Ficaram às risadas por causa da analogia. Em seguida apreciaram a massa.

― Valdo, quero te contar o que aconteceu comigo. O vinho está me liberando. ― E rindo ― diz Bechior que viver é melhor que sonhar, mas tive dúvida há três dias, foi como se fosse um pesadelo, mas foi real, assim, do nada, sem motivo, senti dificuldade na respiração, batia acelerado meu coração, o corpo suando, uma tontura, enjoo. Sentei na cama com receio de andar. Surgiu um medo inexplicável, parecia que eu ia morrer. Medi pressão arterial e, normal. Meditei, sabe, respirar fundo, segurar ar, depois expirar lentamente pela boca, e segurar antes de nova respirada. A concentração difícil, achei que iria enfartar. Ou talvez fosse o corona. Apenas sei, Valdo, que nada sei do que me aconteceu. Nas investidas para eu me controlar, consegui limpar meus pensamentos e atentei a cada inspiração, a cada expiração, até que o pulmão se expandiu. Que alívio!

― Há perigo na esquina, à espreita. Nestes tempos de pandemia a gente anda estressada e ansiosa e reage em forma de pânico. Puxa vida, você agiu com sabedoria ao controlar respiração e os medos que vêm junto. Foi a algum doutor psi? É bom escutar ponto de vista de especialista.

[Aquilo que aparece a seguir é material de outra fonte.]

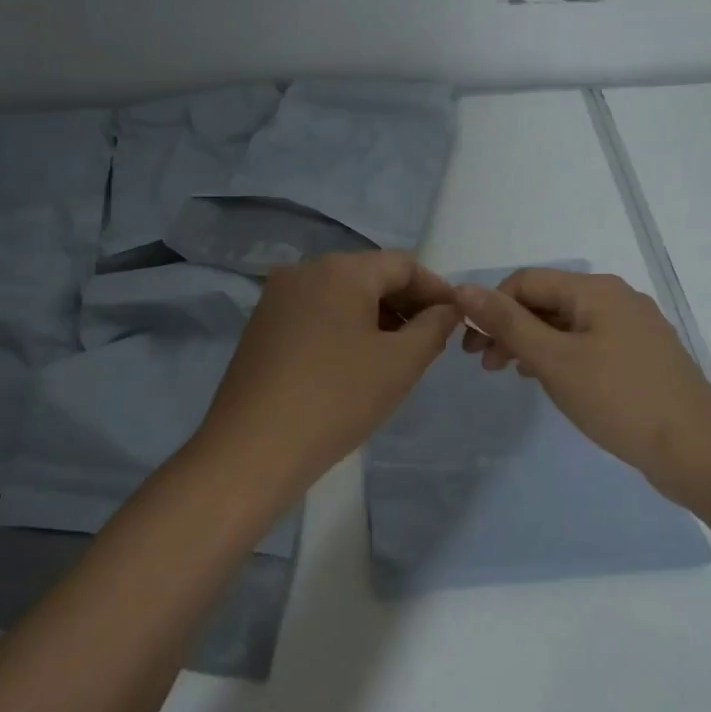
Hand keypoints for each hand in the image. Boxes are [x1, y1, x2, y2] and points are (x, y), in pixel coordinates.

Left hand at [196, 251, 460, 495]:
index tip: (457, 318)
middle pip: (369, 275)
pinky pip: (315, 314)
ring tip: (396, 356)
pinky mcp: (261, 325)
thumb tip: (446, 309)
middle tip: (430, 341)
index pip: (403, 264)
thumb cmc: (337, 399)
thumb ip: (433, 328)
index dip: (435, 289)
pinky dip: (343, 328)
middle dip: (404, 304)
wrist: (253, 447)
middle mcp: (304, 270)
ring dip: (374, 317)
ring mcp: (277, 297)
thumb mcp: (399, 364)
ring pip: (340, 295)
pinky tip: (354, 363)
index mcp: (340, 269)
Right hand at [455, 268, 710, 495]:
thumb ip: (507, 323)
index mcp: (595, 290)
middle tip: (483, 363)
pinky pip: (587, 342)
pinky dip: (558, 354)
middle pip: (546, 300)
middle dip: (509, 326)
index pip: (526, 281)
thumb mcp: (553, 359)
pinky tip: (547, 379)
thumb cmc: (618, 399)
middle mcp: (615, 298)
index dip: (491, 306)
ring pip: (566, 323)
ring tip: (508, 372)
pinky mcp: (640, 355)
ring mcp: (632, 327)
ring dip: (531, 342)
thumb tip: (464, 289)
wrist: (697, 449)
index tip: (469, 344)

― O tal medo de morrer é fogo.

― Medo que passou logo, como você se certificou ao usar seu potencial para resolução do problema. Foi situação singular, aguda. Todos sabemos, o medo faz parte de nós, o carregamos todos dias. Mas quando crises nos inquietam, temos acesso meio que sem pensar, inconsciente, ao que achamos que nos ameaça, ou ameaçou, ou ameaçará e isso vai nos tomando corpo inteiro. É o corpo falando. Estresse é a escrita.  Qualquer cantar é menor que a vida da gente, mas não custa relaxar e voar um tico, que tal escutar MPB? Vamos pra varanda?

Caminharam leves. Sentaram-se. À frente, a leveza esverdeada. Osvaldo acendeu cigarro. Luiza acenou e disse:

― Essa paisagem torna a respiração vigorosa. A gente ganha asa.

Osvaldo observava aquela criatura alada enquanto o céu abria nesgas entre nuvens lançando claridade na noite.

 

Ao fundo, a canção na voz de Alcione:

“...você me vira a cabeça

 me tira do sério

destrói os planos que um dia eu fiz pra mim

me faz pensar por que a vida é assim...

por que você não vai embora de vez?

por que não me liberta dessa paixão?...

por que não deixa livre o meu coração?

Mas tem que me prender ...”

 

― Valdo, as pessoas me dizem pra falar de amor. Às vezes é difícil em dias de dor. Afinal, 2020 não tem sido fácil. E em seguida, aqui e agora, o vento lança aroma em nós e balançando os galhos, as folhas murmurantes, dizendo, um instante, olha, tem cantoria, outras histórias, e vacilante, insegura, acolho, mudo rumo e aprecio esse momento único.

― Um braço e uma voz. Um amparando o outro num abraço à distância. A vida é assim, exige coragem da gente.

Brindaram. E riram das novas estratégias que eram obrigados adotar com a onda pandêmica.